Finance Commissioner David M. Frankel denied that assessments were raised to increase tax collection, saying the department “performs a ministerial function valuing properties in accordance with state law and the best practices.” Oh, really! CORRUPTION?

The new assessments are not final. Taxpayers can ask the Department of Finance to make corrections, and can appeal their new assessments to the city Tax Commission. The deadline for appeals is March 15 for owners of one- to three-family homes, and March 1 for others. I strongly urge all property owners who are being unfairly assessed to rise up now and fight this corruption ONCE AND FOR ALL.

Owen Stone, a spokesman for the department, attributed about 30% of the increase in assessments on apartment buildings to improved earnings by the owners of rental buildings (in a market where rentals have dropped significantly over the past 24 months…..CORRUPTION?), and the rest due to technical factors, including a new, more accurate assessment methodology (PLEASE SHOW US THIS METHODOLOGY……PLEASE!), as well as lower interest rates on bonds, which are used in the calculation of market values.

Some of the increase in average tax assessments is due to new construction, renovation and expiring tax exemptions on individual properties.

Under state law, valuations of co-ops and condos are calculated as if they were similar rental buildings, though they are entitled to co-op and condo abatements, usually 17.5%.

Tax collections on office buildings were due to rise by 7.25%, according to the report. In total, city revenue was expected to rise by $900 million under the new assessments, Mr. Stone said. And what will we be using this $ 900 million for exactly? The MTA? The Sanitation workers bonuses?  CORRUPTION?

Michael Slattery, senior vice president at the Real Estate Board of New York, said the steep increases were cause for concern and that he would be consulting with property owners.

“Some of the numbers look high, surprisingly so,” he said. “I can’t believe the market went up that much.” He says this after his OWN REPORT released just recently showed a slight improvement in pricing, but fails to mention that real estate taxes were never lowered when the property values declined.

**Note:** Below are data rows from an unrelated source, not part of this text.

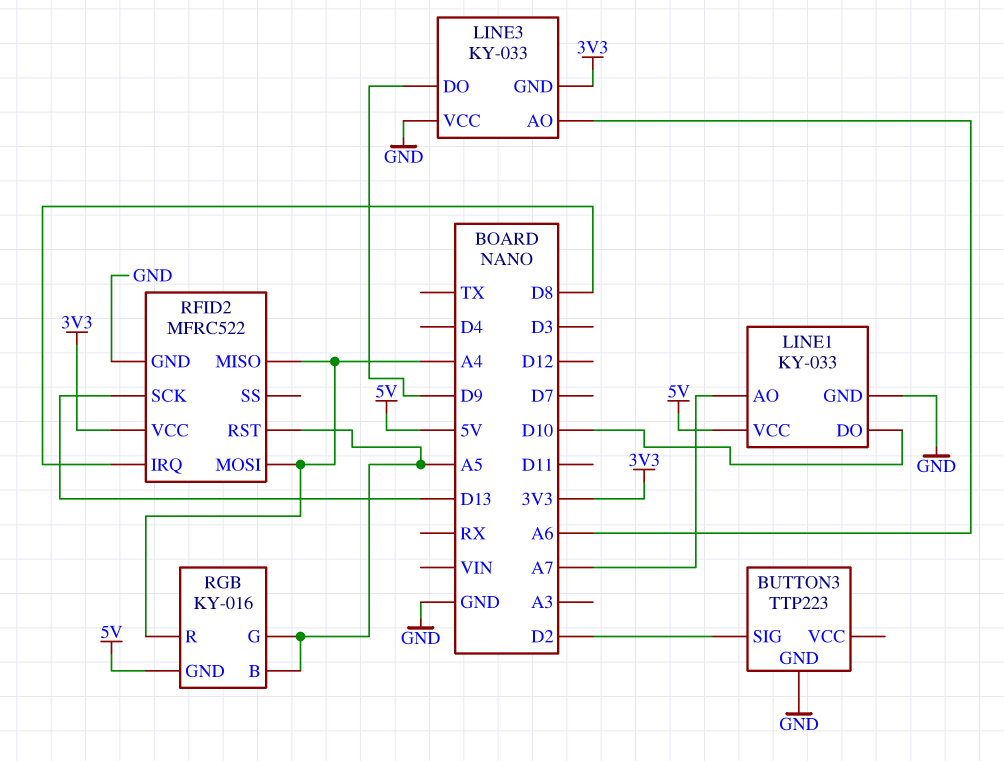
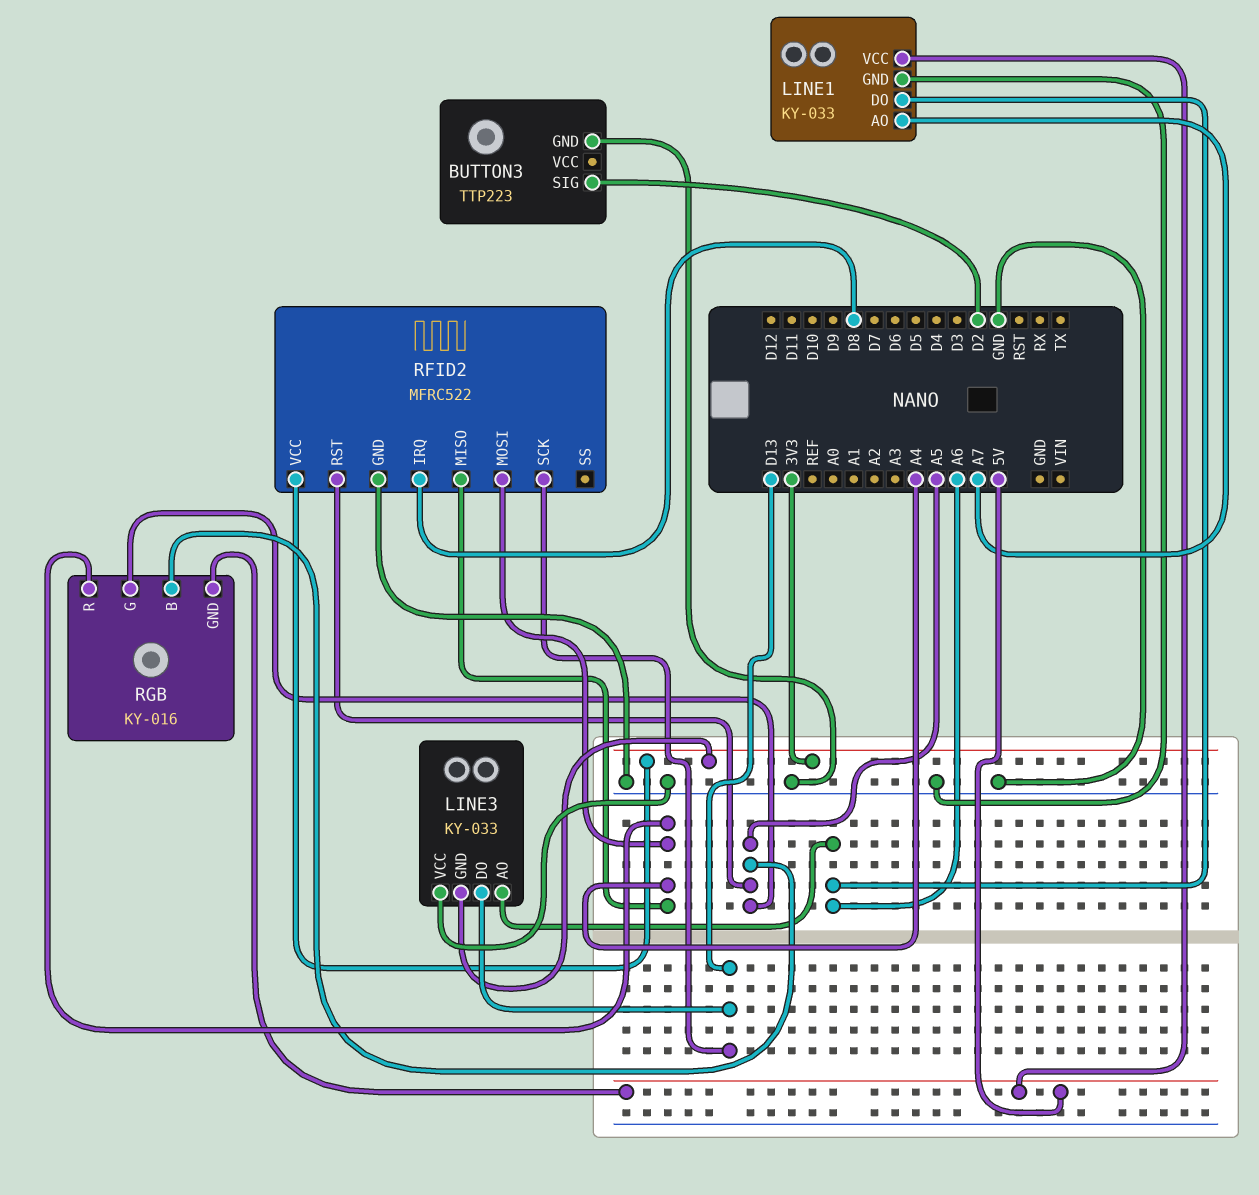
LINE1 pin DO: D10 -> A6
LINE3 pin DO: D9 -> D13

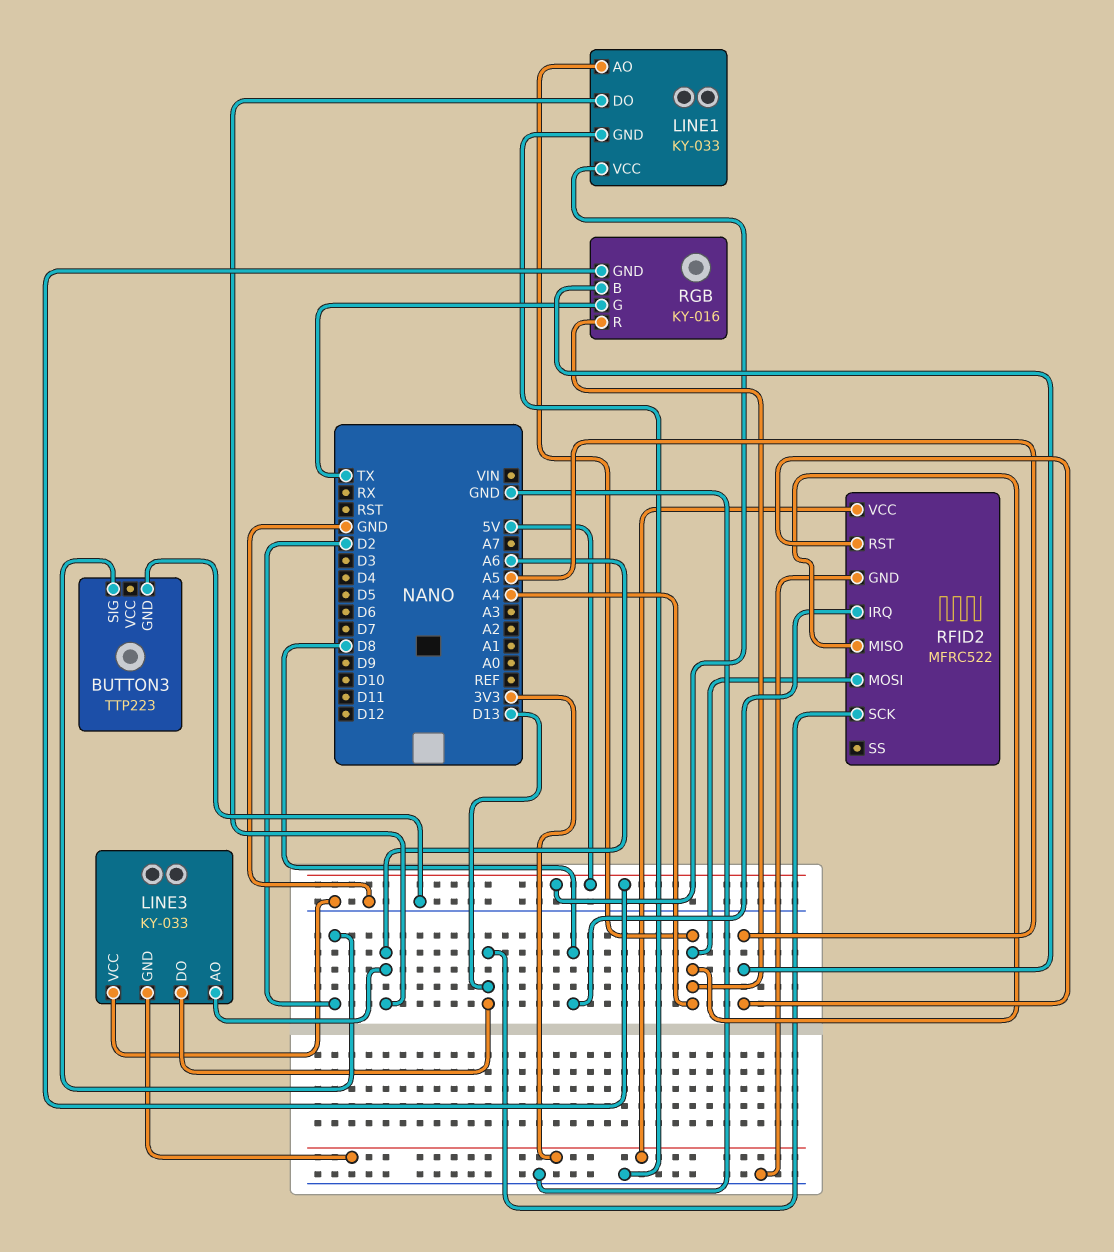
LINE1 pin AO: A7 -> A4
RGB pin G: A5 -> TX

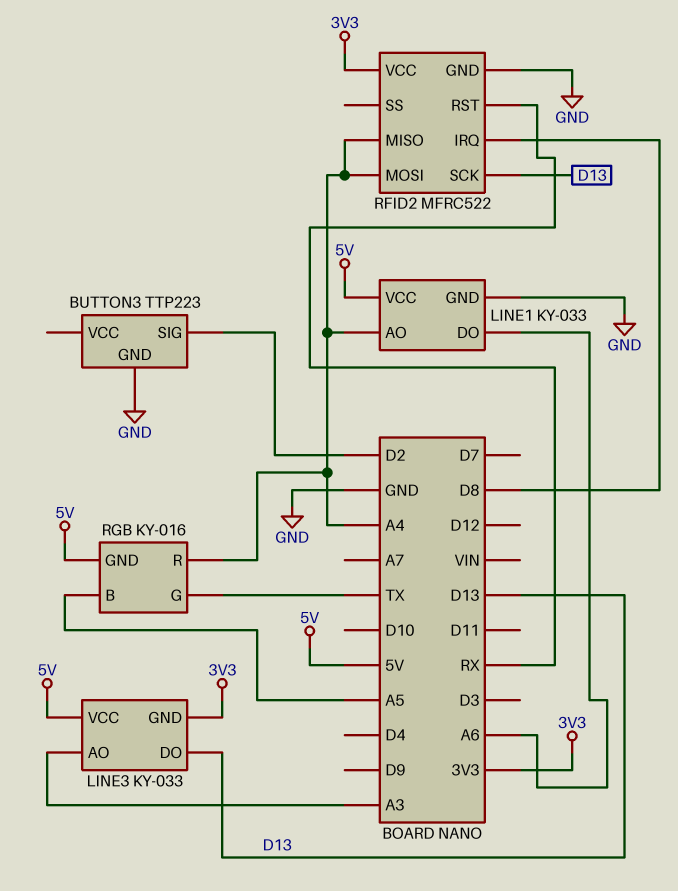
LINE3 pin AO: A6 -> A3
LINE3 pin VCC: GND -> 5V
RFID2 pin RST: A5 -> RX

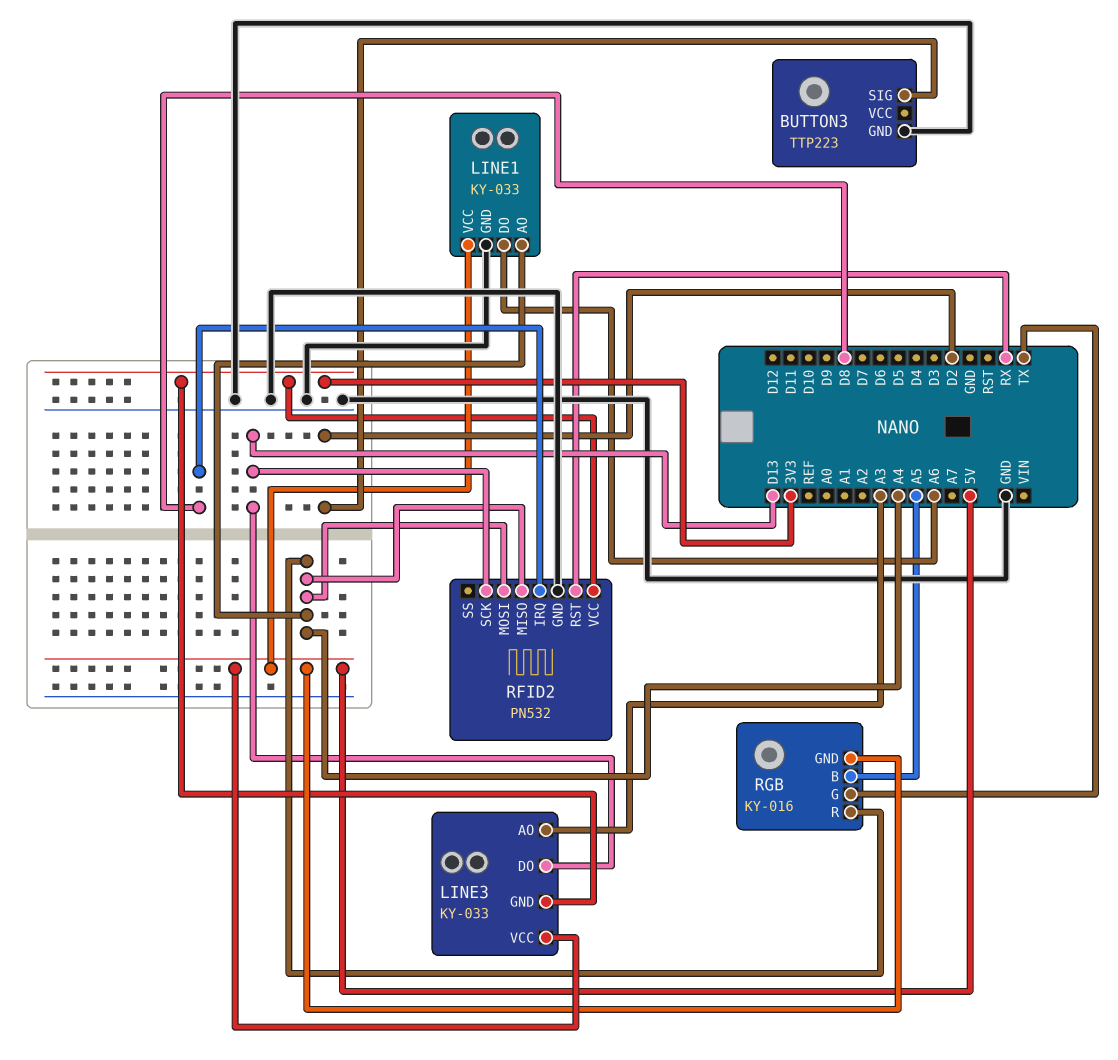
RFID2: MFRC522 -> PN532

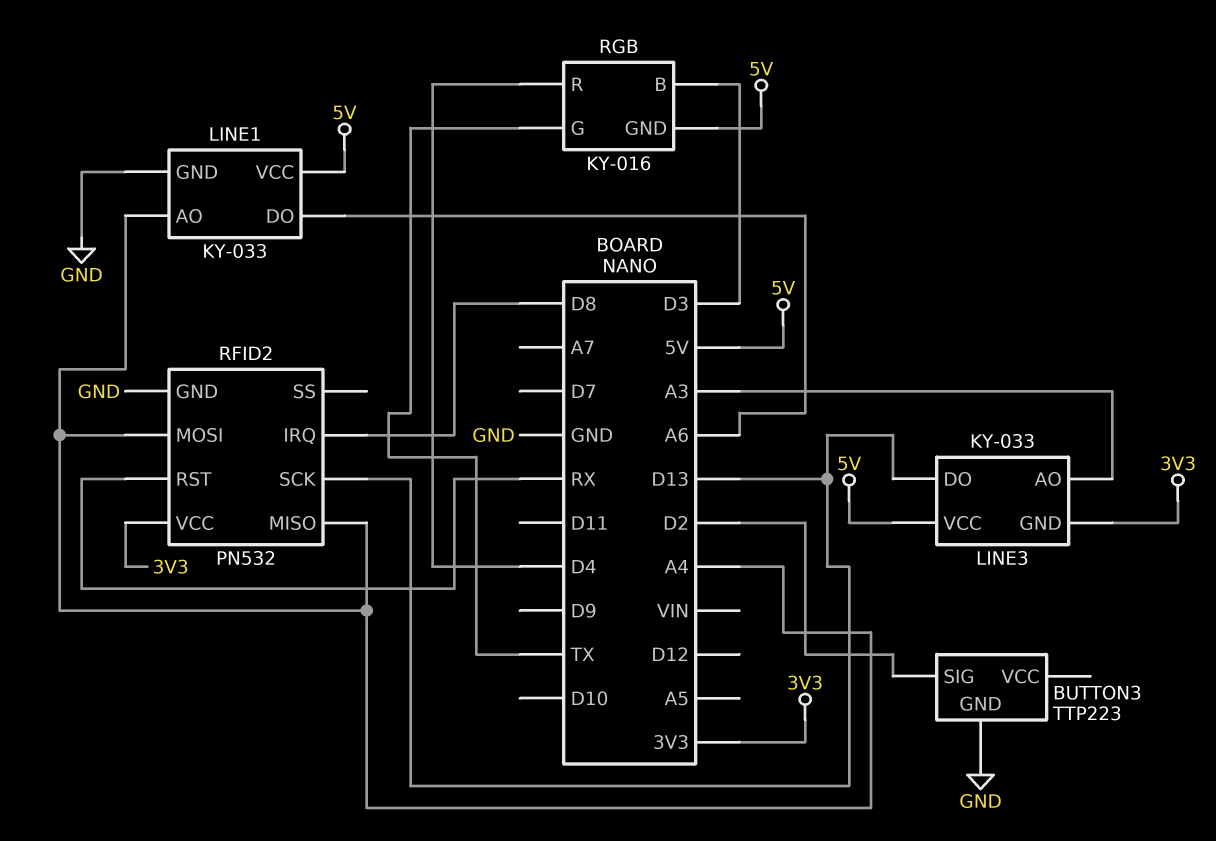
RGB pin B: A5 -> D3
RGB pin R: A4 -> D4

The city also changed its assessment methodology for one- to three-family homes “to more accurately reflect sales prices,” resulting in some significant increases in market values of the most expensive homes in Manhattan. PLEASE SHOW US….WE SIMPLY DON’T BELIEVE YOU!

Market values of one-family homes in Manhattan went up by 16.3%, but because the assessment increases can only be phased in over many years, the assessed value for these homes rose far less, 7%. This translates into an average increase of $1,645 to an average tax bill of $33,132.  PLEASE, PLEASE, someone, somewhere show us how one-family house values rose by 16,3% in the past year:  WHAT PLANET ARE THESE IDIOTS LIVING ON?

In Queens, the city’s estimate of the market value of co-ops went up by 32.4%, with average tax bills to go up by 12.5%, or an average increase of $292.

So, dear taxpayers, if you believe everything our beloved City officials have spewed forth in this dumptruck of ‘facts’, go ahead and pay those taxes. If for some slight reason you question the legitimacy of these numbers, maybe now is the time to stand up to what I consider the MOST CORRUPT REAL ESTATE TAX SYSTEM IN THE WORLD.